WNCburner thanks, do you like the leeks when they are bigger or smaller?

zap


----------



## WNCburner (Apr 15, 2010)

Zap- Most folks seem to prefer them smaller...I'll continue to eat them until they start to flower, after that they get woody.


----------



## billb3 (Apr 16, 2010)

3 years ago someone gave me garlic starts and they never did anything.
They never grew  any cloves.
I yanked them out and threw them away.

Apparently they were leeks.
I tried  eating one in Fall to see  if they were 'something' and they didn't taste like anything.
They were multiplying fairly well, too.

I've never seen them growing in the wild around here.


----------



## thewoodlands (Apr 16, 2010)

WNCburner said:
			
		

> Zap- Most folks seem to prefer them smaller...I'll continue to eat them until they start to flower, after that they get woody.

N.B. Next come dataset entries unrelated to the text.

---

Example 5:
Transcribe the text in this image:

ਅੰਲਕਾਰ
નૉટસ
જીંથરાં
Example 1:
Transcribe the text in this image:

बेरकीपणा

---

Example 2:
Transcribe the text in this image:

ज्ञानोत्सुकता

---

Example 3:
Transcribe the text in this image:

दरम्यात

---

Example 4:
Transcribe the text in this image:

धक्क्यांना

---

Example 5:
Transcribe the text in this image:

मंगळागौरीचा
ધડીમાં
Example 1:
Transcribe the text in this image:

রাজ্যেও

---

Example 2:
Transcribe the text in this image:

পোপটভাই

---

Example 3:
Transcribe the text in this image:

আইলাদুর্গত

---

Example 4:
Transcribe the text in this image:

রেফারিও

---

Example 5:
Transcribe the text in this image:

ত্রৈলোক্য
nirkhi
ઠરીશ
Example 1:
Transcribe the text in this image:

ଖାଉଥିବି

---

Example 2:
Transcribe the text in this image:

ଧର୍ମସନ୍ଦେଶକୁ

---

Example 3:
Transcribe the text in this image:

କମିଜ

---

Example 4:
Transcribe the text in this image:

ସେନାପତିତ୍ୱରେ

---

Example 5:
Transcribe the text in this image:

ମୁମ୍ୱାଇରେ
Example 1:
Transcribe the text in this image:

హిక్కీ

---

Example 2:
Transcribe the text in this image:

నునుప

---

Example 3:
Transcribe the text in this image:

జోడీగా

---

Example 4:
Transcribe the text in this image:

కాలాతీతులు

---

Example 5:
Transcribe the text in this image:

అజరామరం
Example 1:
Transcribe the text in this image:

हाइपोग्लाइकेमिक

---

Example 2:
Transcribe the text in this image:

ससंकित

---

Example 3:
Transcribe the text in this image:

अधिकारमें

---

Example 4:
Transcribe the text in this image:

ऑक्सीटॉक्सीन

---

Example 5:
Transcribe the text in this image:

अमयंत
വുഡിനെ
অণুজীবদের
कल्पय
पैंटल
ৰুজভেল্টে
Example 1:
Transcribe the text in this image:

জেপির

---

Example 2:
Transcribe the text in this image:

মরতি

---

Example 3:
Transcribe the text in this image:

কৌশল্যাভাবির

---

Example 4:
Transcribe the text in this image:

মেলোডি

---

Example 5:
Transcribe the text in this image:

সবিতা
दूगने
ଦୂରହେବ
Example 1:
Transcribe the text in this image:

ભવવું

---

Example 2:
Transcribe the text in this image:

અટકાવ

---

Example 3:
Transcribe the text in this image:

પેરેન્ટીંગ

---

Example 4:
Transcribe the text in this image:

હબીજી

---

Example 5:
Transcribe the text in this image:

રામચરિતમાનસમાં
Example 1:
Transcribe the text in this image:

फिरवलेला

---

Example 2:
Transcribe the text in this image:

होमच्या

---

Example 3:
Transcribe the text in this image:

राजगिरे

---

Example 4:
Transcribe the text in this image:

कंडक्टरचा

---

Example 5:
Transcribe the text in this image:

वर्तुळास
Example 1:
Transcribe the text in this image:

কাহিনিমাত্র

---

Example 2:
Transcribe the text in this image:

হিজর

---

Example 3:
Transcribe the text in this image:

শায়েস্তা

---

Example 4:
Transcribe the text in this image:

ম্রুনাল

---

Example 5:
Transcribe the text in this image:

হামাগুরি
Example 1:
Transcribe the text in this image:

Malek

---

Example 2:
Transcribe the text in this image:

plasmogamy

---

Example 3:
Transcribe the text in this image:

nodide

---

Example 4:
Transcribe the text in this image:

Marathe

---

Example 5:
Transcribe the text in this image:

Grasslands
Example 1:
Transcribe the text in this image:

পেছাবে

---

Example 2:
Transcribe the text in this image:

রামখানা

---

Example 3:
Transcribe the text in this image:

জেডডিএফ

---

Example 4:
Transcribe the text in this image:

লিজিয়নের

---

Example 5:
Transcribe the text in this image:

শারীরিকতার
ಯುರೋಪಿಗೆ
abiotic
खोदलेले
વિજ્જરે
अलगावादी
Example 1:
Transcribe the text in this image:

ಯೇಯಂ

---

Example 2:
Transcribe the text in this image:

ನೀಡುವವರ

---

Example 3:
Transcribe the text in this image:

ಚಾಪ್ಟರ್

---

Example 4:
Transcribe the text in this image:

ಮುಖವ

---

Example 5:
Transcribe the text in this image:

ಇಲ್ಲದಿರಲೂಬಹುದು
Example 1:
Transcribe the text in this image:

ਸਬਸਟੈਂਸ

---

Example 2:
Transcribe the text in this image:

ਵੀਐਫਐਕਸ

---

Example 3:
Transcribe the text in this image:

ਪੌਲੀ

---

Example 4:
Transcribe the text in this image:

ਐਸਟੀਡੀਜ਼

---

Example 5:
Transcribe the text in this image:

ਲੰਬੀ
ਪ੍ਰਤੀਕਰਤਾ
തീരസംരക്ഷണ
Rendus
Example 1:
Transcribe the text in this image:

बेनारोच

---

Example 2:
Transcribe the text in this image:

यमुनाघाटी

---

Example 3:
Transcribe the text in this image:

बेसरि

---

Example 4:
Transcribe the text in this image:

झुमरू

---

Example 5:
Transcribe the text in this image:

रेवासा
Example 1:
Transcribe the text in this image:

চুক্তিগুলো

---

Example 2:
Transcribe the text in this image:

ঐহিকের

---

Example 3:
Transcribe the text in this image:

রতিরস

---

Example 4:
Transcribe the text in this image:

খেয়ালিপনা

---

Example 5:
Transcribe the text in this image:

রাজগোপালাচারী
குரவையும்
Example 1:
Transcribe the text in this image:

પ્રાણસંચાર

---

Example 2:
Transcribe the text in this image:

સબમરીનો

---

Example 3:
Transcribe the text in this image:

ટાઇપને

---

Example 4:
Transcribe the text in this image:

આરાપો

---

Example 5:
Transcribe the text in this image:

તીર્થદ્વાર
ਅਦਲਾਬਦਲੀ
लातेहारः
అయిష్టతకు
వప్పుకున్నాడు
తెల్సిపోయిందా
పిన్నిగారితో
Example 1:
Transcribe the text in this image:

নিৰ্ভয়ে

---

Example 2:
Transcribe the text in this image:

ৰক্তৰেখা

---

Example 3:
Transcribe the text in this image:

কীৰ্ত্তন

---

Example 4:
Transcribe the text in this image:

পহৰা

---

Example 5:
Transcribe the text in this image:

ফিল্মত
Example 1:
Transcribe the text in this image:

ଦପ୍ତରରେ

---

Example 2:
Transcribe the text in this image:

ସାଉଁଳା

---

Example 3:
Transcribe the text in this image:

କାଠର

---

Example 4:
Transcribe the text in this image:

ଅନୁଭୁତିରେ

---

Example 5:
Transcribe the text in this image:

The man we bought the land from likes them smaller, I think he wants to go back in on Sunday to pick some.

zap


----------



## wood spliter (Apr 17, 2010)

Zap,  your place gets nicer and nicer with every picture!


----------



## FireAnt (Apr 17, 2010)

Awsome! I use leeks in Chicken soup. Like it better than onions. Salmon and leeks is good too.


----------



## thewoodlands (Apr 18, 2010)

wood spliter said:
			
		

> Zap,  your place gets nicer and nicer with every picture!



wood spliter thanks, going back in on Sunday to do some splitting then pick some leeks for potato leek soup.


zap


----------